Three Kilometres to the End of the World
Emanuel Pârvu, Roumanie, 2024o
Adi, 17 ans, passe l’été dans son village natal niché dans le delta du Danube. Un soir, il est violemment agressé dans la rue. Le lendemain, son monde est entièrement bouleversé. Si c'était une attaque homophobe qui est don Adi? Ses parents ne le regardent plus comme avant et l’apparente quiétude du village commence à se fissurer.
Le cinéma roumain a déjà produit quantité de grand films depuis l'apparition de sa «nouvelle vague» des années 2000 jusqu'à la récente révélation de Radu Jude. En voici un nouvel exemple, pas par hasard hissé en compétition à Cannes. Troisième réalisation de l'acteur Emanuel Parvu, Trois kilomètres jusqu'à la fin du monde nous entraîne au fin fond du delta du Danube, une région pas forcément aussi paisible qu'elle en a l'air.
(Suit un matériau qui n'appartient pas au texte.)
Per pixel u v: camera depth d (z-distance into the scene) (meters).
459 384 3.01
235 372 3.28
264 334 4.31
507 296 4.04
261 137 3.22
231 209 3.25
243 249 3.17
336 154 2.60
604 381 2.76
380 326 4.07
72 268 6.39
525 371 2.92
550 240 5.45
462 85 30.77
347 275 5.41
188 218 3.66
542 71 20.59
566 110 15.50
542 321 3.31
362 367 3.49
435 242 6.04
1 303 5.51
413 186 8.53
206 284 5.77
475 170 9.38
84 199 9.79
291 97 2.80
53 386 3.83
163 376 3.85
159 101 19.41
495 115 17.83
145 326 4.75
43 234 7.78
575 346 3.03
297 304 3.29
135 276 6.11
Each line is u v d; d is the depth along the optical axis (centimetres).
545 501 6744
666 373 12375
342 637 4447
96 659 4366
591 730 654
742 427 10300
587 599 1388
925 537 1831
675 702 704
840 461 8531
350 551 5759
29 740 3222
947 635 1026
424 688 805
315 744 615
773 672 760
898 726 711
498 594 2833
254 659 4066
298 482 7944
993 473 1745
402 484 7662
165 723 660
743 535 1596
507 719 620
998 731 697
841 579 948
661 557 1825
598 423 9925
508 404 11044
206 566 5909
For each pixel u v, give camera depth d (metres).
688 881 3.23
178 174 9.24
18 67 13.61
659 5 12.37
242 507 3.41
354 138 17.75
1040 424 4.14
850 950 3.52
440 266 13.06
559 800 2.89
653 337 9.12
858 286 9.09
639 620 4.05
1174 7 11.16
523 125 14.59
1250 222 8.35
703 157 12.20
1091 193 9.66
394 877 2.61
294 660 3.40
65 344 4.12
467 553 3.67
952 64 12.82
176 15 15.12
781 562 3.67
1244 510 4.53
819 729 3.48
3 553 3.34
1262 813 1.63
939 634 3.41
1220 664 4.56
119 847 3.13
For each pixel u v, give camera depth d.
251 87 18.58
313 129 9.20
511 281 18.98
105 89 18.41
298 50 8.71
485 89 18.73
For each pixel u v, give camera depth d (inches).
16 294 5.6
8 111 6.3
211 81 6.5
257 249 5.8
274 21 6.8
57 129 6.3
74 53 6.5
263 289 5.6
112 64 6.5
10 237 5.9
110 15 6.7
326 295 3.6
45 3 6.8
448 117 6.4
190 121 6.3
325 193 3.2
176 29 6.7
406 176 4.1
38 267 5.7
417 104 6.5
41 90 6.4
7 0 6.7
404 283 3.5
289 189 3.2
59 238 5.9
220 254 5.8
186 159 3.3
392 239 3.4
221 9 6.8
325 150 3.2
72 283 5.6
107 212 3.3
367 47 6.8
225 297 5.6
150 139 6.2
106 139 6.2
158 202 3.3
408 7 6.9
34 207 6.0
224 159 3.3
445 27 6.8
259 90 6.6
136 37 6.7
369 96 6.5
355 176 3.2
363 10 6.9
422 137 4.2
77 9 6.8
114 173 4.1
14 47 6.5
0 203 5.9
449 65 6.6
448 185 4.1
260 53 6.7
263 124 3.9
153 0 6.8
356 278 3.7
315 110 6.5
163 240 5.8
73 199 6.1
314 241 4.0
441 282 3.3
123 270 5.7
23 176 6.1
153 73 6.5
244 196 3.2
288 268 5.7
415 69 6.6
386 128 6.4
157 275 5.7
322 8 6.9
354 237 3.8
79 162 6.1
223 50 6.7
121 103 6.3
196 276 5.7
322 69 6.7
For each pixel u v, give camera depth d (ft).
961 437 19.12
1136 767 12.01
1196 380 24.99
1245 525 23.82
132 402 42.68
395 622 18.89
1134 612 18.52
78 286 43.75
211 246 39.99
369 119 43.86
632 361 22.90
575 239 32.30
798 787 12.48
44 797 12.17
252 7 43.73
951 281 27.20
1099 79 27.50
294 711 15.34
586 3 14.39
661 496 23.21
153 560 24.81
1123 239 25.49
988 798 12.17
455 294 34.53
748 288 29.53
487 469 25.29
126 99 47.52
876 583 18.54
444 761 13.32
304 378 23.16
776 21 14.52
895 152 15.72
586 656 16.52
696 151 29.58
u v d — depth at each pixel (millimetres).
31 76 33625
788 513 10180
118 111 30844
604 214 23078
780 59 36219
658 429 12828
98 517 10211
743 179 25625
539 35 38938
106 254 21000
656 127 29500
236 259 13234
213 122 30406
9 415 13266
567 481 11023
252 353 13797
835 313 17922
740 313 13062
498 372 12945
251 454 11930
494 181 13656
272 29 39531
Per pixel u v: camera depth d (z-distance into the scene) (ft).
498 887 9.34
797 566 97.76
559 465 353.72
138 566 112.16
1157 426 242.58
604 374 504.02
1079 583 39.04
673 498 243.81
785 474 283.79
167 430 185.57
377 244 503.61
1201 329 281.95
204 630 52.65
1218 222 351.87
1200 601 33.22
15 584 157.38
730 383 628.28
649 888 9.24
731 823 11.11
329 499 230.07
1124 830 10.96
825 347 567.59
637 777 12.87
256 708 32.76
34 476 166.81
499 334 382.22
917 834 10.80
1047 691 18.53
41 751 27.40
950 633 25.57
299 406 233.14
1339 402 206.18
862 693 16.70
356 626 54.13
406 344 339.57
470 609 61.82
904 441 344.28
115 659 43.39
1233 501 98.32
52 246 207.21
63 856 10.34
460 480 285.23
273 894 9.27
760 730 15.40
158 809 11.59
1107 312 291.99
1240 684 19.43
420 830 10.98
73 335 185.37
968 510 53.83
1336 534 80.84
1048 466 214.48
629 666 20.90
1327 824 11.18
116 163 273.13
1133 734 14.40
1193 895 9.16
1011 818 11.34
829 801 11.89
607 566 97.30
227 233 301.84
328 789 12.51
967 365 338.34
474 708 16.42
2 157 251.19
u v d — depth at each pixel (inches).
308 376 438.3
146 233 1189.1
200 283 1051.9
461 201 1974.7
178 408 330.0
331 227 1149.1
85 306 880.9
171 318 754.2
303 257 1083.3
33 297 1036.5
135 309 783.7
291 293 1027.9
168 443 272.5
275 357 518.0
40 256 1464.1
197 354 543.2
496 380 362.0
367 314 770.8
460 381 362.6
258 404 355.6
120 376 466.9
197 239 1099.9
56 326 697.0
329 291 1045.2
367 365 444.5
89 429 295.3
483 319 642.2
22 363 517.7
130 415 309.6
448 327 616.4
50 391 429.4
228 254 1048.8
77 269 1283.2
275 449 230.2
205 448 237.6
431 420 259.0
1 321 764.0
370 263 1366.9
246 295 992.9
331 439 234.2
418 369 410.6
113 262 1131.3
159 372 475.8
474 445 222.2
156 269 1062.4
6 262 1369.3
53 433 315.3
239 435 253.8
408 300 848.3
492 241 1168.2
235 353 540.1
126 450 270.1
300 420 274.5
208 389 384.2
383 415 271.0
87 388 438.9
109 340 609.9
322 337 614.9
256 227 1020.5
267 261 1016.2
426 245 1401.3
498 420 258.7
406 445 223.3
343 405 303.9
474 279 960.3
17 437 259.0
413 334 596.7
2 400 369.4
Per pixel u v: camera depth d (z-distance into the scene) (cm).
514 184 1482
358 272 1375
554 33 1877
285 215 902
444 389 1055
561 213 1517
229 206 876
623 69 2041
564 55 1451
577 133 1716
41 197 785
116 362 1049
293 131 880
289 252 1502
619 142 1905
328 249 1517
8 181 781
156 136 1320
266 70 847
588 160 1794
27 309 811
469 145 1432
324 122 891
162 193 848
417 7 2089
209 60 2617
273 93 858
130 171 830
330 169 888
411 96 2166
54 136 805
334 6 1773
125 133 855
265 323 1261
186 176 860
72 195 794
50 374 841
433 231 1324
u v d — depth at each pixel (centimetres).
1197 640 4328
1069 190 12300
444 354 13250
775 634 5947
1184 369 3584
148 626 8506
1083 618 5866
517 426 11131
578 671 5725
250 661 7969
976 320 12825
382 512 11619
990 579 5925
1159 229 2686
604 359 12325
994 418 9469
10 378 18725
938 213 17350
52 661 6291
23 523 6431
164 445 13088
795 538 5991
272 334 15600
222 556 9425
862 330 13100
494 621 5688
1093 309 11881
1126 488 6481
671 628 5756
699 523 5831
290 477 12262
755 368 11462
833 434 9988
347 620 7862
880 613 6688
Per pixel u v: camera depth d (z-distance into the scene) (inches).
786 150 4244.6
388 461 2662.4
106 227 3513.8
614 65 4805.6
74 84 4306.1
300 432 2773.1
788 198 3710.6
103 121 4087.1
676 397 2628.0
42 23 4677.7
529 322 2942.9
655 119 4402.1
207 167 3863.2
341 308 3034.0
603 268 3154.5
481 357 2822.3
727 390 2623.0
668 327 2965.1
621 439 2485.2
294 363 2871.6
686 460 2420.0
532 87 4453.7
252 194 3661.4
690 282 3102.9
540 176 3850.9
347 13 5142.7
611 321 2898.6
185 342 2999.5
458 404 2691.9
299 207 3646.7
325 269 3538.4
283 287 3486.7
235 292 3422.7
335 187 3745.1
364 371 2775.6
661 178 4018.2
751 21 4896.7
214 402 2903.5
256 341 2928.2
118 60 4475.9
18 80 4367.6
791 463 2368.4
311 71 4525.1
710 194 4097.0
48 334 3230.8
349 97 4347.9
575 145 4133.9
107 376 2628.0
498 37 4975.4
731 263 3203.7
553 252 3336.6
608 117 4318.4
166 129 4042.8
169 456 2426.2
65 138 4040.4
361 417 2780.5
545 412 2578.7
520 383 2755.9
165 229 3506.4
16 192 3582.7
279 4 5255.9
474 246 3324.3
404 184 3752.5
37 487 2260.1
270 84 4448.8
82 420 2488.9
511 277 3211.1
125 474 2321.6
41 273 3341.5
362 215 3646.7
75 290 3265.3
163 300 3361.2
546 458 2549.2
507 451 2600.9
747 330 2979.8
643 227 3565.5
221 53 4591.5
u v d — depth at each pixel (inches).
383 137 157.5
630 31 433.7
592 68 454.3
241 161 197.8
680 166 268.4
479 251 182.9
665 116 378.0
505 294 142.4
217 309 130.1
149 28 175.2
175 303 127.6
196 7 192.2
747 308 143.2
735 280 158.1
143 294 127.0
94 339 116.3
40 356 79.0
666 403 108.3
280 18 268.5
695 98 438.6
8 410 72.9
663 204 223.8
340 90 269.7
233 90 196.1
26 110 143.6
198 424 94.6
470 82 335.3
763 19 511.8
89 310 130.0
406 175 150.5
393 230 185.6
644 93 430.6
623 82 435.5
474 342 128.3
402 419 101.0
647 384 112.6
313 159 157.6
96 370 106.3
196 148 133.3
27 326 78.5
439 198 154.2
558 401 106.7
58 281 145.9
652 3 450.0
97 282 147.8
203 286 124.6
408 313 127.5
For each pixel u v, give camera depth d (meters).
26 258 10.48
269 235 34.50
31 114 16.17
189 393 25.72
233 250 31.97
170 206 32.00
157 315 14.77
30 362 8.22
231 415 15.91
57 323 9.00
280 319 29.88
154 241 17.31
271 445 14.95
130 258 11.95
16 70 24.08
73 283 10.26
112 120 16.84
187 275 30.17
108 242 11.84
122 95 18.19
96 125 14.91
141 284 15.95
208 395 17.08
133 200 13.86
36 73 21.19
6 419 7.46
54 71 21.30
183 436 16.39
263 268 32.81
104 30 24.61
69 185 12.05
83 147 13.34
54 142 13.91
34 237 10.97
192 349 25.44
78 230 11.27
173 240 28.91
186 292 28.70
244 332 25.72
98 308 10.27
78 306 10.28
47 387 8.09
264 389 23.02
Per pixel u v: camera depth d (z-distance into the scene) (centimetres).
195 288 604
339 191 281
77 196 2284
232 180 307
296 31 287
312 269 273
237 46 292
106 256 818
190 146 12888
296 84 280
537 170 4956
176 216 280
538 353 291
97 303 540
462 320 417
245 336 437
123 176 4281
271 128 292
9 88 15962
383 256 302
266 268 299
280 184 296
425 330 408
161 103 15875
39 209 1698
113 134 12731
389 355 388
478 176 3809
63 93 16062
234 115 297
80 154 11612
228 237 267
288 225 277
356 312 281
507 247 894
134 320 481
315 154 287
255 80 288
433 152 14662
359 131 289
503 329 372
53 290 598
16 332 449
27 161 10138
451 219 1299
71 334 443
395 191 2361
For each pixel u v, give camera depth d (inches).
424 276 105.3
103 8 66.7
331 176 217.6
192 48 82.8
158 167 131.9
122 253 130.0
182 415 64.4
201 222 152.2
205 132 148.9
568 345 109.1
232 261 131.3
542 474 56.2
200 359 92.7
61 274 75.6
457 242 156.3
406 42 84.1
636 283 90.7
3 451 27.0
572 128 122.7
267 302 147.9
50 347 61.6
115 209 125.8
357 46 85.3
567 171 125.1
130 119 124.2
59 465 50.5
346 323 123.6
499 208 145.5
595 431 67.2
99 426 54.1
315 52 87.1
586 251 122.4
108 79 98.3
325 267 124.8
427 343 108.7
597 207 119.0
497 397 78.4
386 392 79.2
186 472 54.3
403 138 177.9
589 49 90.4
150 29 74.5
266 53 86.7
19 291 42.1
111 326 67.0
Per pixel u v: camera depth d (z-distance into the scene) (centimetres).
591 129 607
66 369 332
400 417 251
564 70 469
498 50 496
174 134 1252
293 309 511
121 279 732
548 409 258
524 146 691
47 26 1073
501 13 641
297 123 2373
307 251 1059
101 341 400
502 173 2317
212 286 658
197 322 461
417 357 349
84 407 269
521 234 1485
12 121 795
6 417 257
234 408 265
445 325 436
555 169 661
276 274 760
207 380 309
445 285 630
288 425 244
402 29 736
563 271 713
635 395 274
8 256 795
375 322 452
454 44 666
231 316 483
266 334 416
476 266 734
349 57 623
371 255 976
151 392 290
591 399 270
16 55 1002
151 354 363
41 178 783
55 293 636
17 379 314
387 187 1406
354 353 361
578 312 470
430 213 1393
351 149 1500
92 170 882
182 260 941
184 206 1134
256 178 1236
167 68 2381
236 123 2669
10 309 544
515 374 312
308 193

Adi, 17 ans, y passe l’été dans sa bourgade natale lorsqu'un soir, il est victime d'un tabassage au sortir d'une boîte de nuit. Son père, scandalisé, se met aussitôt en quête des responsables mais découvre bientôt qu'il s'agit d'une agression homophobe commise par les fils de l'homme le plus influent du coin, auprès duquel il est lui-même endetté. Trop tard pour étouffer l'affaire dès lors que tout s'emballe, impliquant la police, l'église et les services sociaux... A la manière de son maître Cristian Mungiu (R.M.N.), le cinéaste part d'un cas particulier pour remettre en question les valeurs et le fonctionnement de toute une communauté. Seul le caractère par trop passif d'Adi peut être reproché au cinéaste, qui fait plutôt la part belle au père tiraillé et au chef de police rompu à tous les compromis. Entre réflexes archaïques («réorienter» le jeune homme par un exorcisme) et tentations corruptrices (la règle étant de s'arranger sur le dos des plus faibles), le tableau n'est pas joli-joli, qui donne bien des raisons de vouloir fuir en ville! Mais le film, lui, qui déploie tranquillement une sacrée complexité avec une éthique de mise en scène humaniste malgré tout, fait sacrément plaisir à voir.